YOUR GOAL ▸ Search the listing below for the string "yang" and show each line that contains it.

RECORDS PROVIDED ▸
╔══

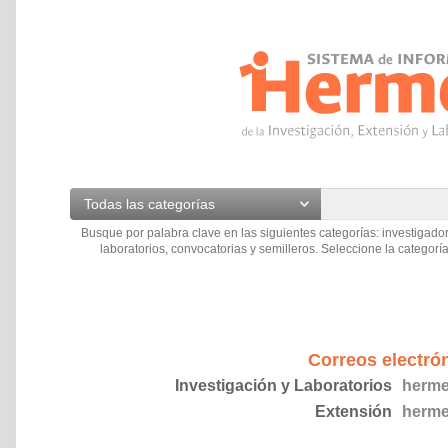
Todas las categorías
Busque por palabra clave en las siguientes categorías: investigador
laboratorios, convocatorias y semilleros. Seleccione la categoría
Correos electró
Investigación y Laboratorios
herme
Extensión
herme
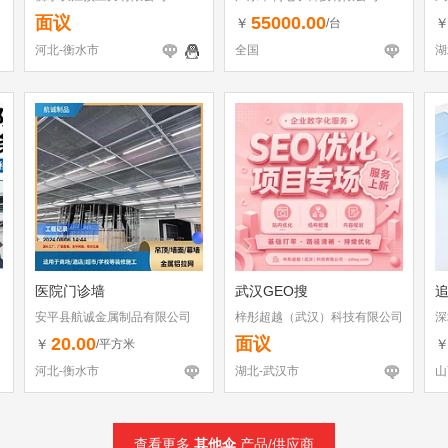
面议
55000.00
￥
/台
河北-衡水市
全国
湖
医院门诊墙
武汉GEO搜
安平县航诚金属制品有限公司
梓彤超越（武汉）科技有限公司
深
（
20.00
面议
￥
/平方米
河北-衡水市
湖北-武汉市
山
查看更多
其他伞
产品/供应商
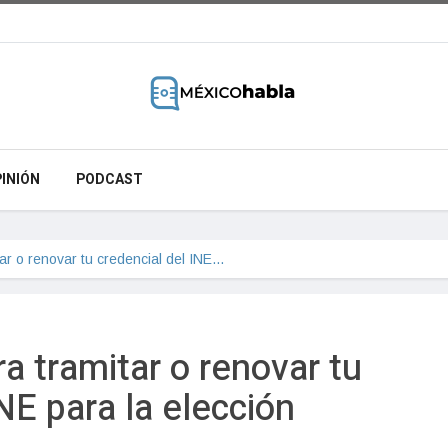
INIÓN
PODCAST
tar o renovar tu credencial del INE…
ra tramitar o renovar tu
NE para la elección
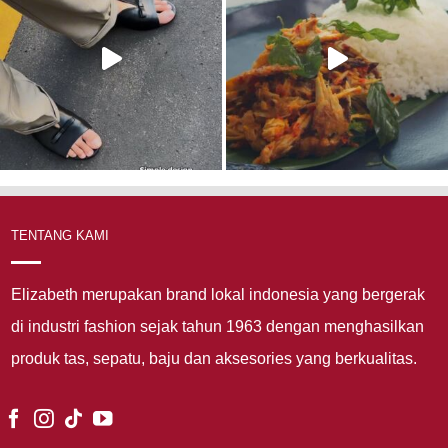
TENTANG KAMI
Elizabeth merupakan brand lokal indonesia yang bergerak
di industri fashion sejak tahun 1963 dengan menghasilkan
produk tas, sepatu, baju dan aksesories yang berkualitas.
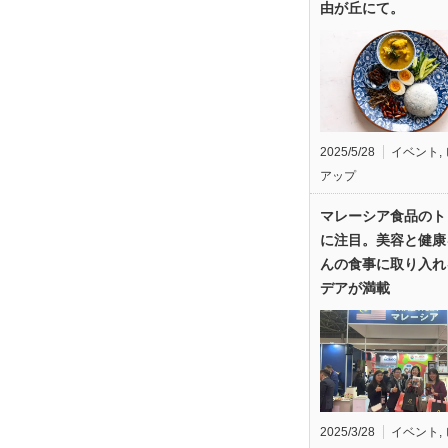
由が丘にて。
2025/5/28
イベント
,
アップ
マレーシア食品のト
に注目。美容と健康
んの食事に取り入れ
デアが満載
2025/3/28
イベント
,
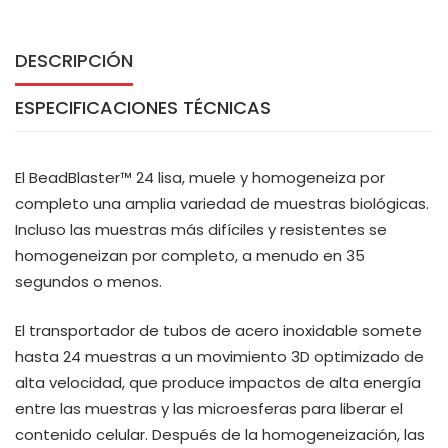
DESCRIPCIÓN
ESPECIFICACIONES TÉCNICAS
El BeadBlaster™ 24 lisa, muele y homogeneiza por
completo una amplia variedad de muestras biológicas.
Incluso las muestras más difíciles y resistentes se
homogeneizan por completo, a menudo en 35
segundos o menos.
El transportador de tubos de acero inoxidable somete
hasta 24 muestras a un movimiento 3D optimizado de
alta velocidad, que produce impactos de alta energía
entre las muestras y las microesferas para liberar el
contenido celular. Después de la homogeneización, las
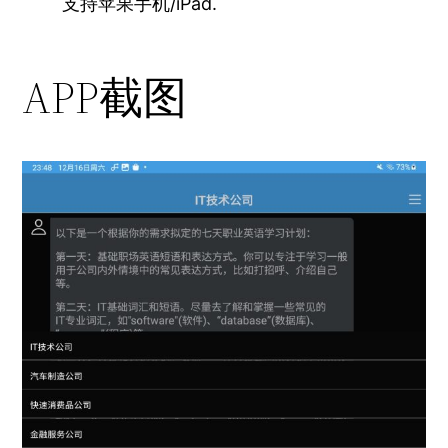
支持苹果手机/iPad.
APP截图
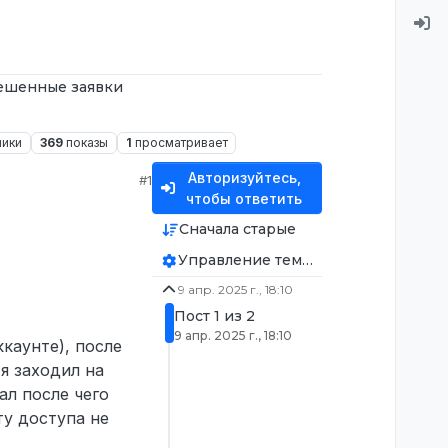
ешенные заявки
ники
369
показы
1
просматривает
Авторизуйтесь,
#1
чтобы ответить
Сначала старые
Управление темой
9 апр. 2025 г., 18:10
Пост 1 из 2
9 апр. 2025 г., 18:10
ккаунте), после
я заходил на
ал после чего
ту доступа не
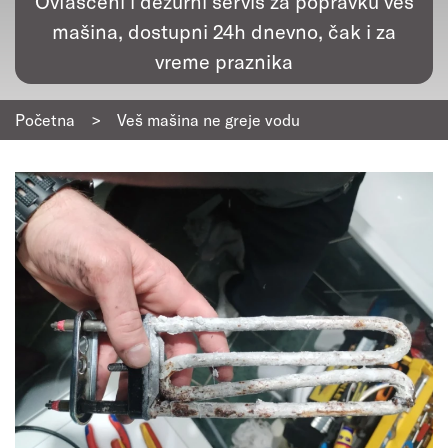
Ovlašćeni i dežurni servis za popravku veš
mašina, dostupni 24h dnevno, čak i za
vreme praznika
Početna
>
Veš mašina ne greje vodu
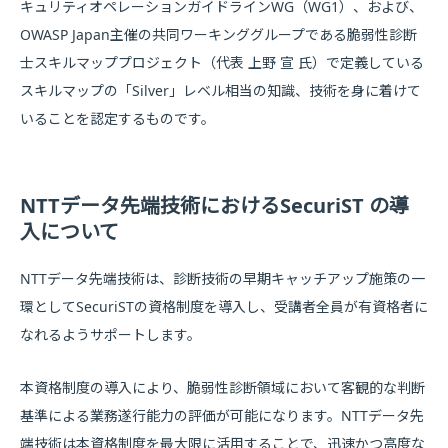
キュリティオペレーションガイドラインWG（WG1）、および、
OWASP Japan主催の共同ワーキンググループである脆弱性診断
士スキルマッププロジェクト（代表 上野 宣 氏）で定義している
スキルマップの「Silver」レベル相当の知識、技術を身に着けて
いることを認定するものです。
NTTデータ先端技術におけるSecuriST の導
入について
NTTデータ先端技術は、診断技術の早期キャッチアップ施策の一
環としてSecuriSTの資格制度を導入し、受講者全員が有資格者に
なれるようサポートします。
本資格制度の導入により、脆弱性診断領域において客観的な判断
基準による業務遂行能力の評価が可能になります。NTTデータ先
端技術は本資格制度を最大限に活用することで、迅速かつ高度な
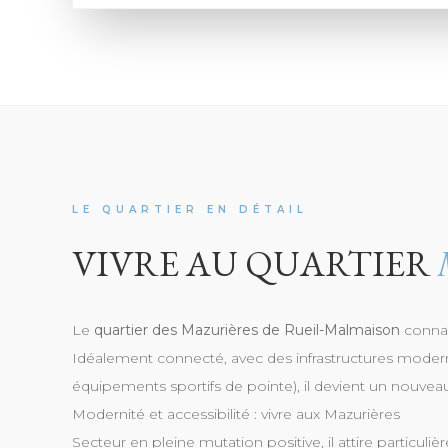
LE QUARTIER EN DÉTAIL
VIVRE AU QUARTIER
Le
quartier des Mazurières de Rueil-Malmaison
connaî
Idéalement connecté, avec des infrastructures moder
équipements sportifs de pointe), il devient un nouveau
Modernité et accessibilité : vivre aux Mazurières
Secteur en pleine mutation positive, il attire particuliè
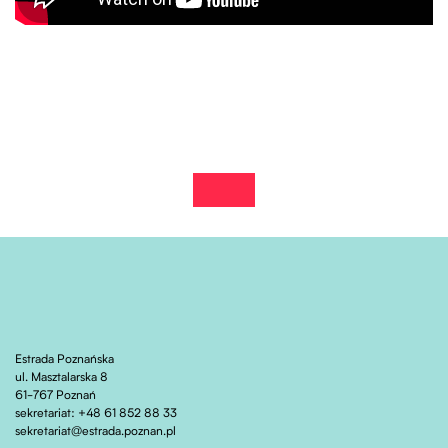
zobacz wydarzenie na fb
Otwiera stronę w nowej karcie
Estrada Poznańska
ul. Masztalarska 8
61-767 Poznań
sekretariat: +48 61 852 88 33
sekretariat@estrada.poznan.pl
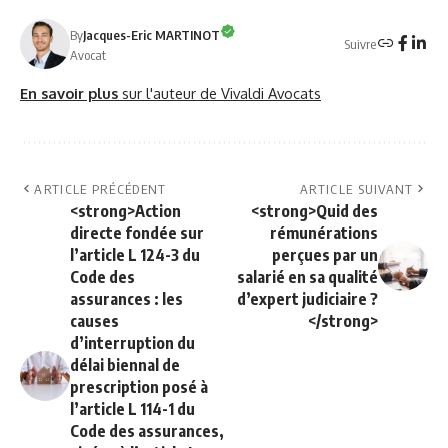
By
Jacques-Eric MARTINOT
Suivre
Avocat
En savoir plus
sur l'auteur de Vivaldi Avocats
ARTICLE PRÉCÉDENT
ARTICLE SUIVANT
<strong>Action
<strong>Quid des
directe fondée sur
rémunérations
l’article L 124-3 du
perçues par un
Code des
salarié en sa qualité
assurances : les
d’expert judiciaire ?
causes
</strong>
d’interruption du
délai biennal de
prescription posé à
l’article L 114-1 du
Code des assurances,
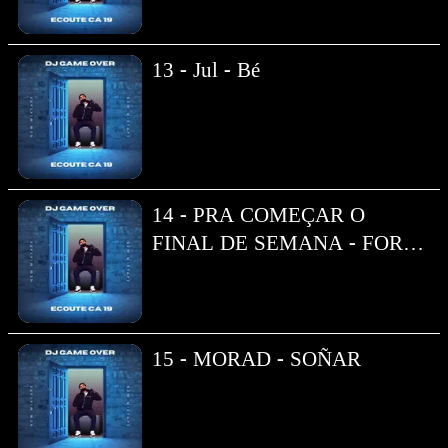
13 - Jul - Bé
14 - PRA COMEÇAR O
FINAL DE SEMANA - FORTE
FORTE DE LACOSTE
15 - MORAD - SOÑAR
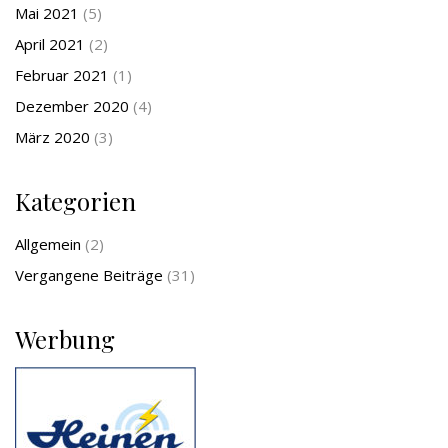
Mai 2021
(5)
April 2021
(2)
Februar 2021
(1)
Dezember 2020
(4)
März 2020
(3)
Kategorien
Allgemein
(2)
Vergangene Beiträge
(31)
Werbung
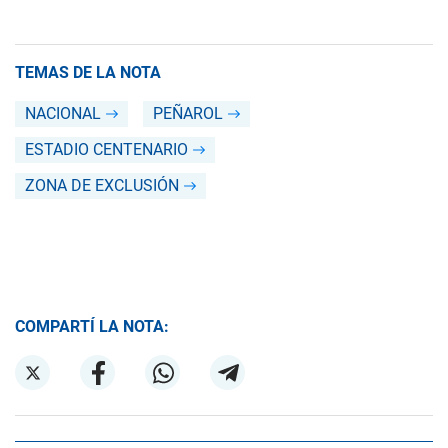
TEMAS DE LA NOTA
NACIONAL
PEÑAROL
ESTADIO CENTENARIO
ZONA DE EXCLUSIÓN
COMPARTÍ LA NOTA:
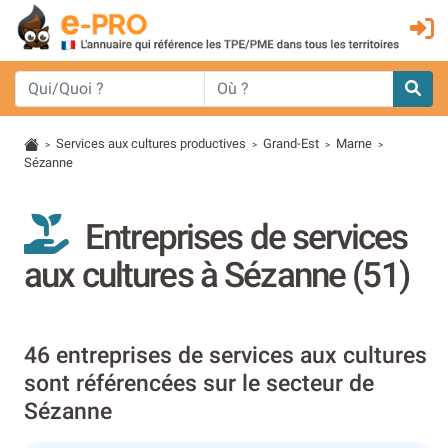
Services aux cultures productives
Grand-Est
Marne
>
>
>
>
Sézanne
Entreprises de services
aux cultures à Sézanne (51)
46 entreprises de services aux cultures
sont référencées sur le secteur de
Sézanne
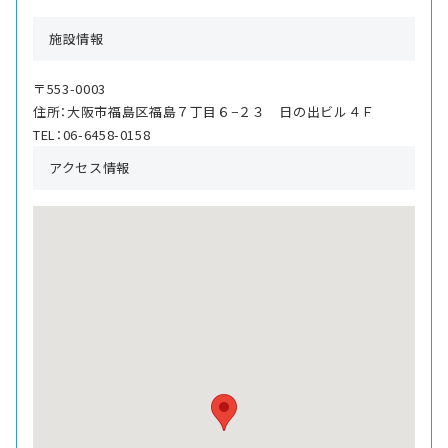
施設情報
〒553-0003
住所：大阪市福島区福島７丁目６−２３ 日の出ビル４Ｆ
TEL：06-6458-0158
アクセス情報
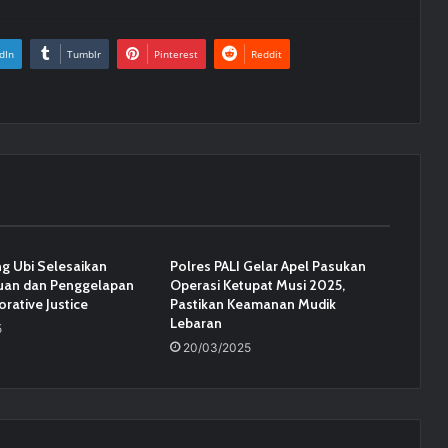
dIn
Tumblr
Pinterest
Reddit
ng Ubi Selesaikan
Polres PALI Gelar Apel Pasukan
uan dan Penggelapan
Operasi Ketupat Musi 2025,
orative Justice
Pastikan Keamanan Mudik
Lebaran
5
20/03/2025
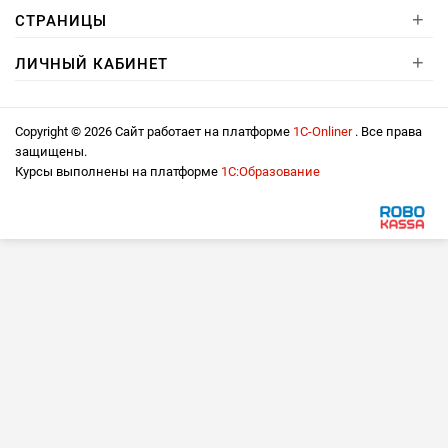
+
СТРАНИЦЫ
+
ЛИЧНЫЙ КАБИНЕТ
Copyright © 2026 Сайт работает на платформе
1С-Onliner
. Все права
защищены.
Курсы выполнены на платформе
1С:Образование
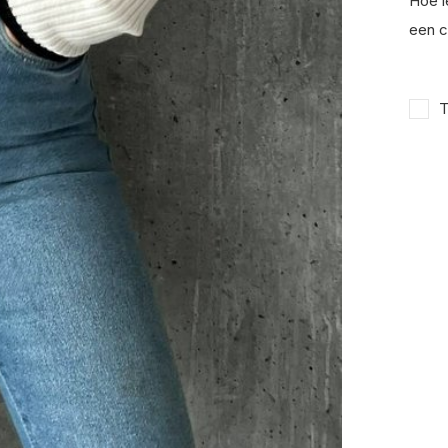
Hoe l
een c
T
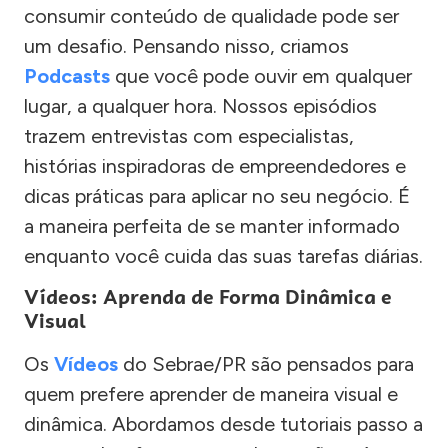
consumir conteúdo de qualidade pode ser
um desafio. Pensando nisso, criamos
Podcasts
que você pode ouvir em qualquer
lugar, a qualquer hora. Nossos episódios
trazem entrevistas com especialistas,
histórias inspiradoras de empreendedores e
dicas práticas para aplicar no seu negócio. É
a maneira perfeita de se manter informado
enquanto você cuida das suas tarefas diárias.
Vídeos: Aprenda de Forma Dinâmica e
Visual
Os
Vídeos
do Sebrae/PR são pensados para
quem prefere aprender de maneira visual e
dinâmica. Abordamos desde tutoriais passo a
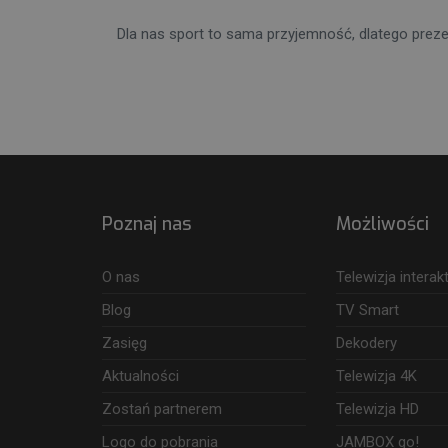
Dla nas sport to sama przyjemność, dlatego prez
Poznaj nas
Możliwości
O nas
Telewizja intera
Blog
TV Smart
Zasięg
Dekodery
Aktualności
Telewizja 4K
Zostań partnerem
Telewizja HD
Logo do pobrania
JAMBOX go!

╚══

YOUR RESPONSE ▸
Elizabeth merupakan brand lokal indonesia yang bergerak
produk tas, sepatu, baju dan aksesories yang berkualitas.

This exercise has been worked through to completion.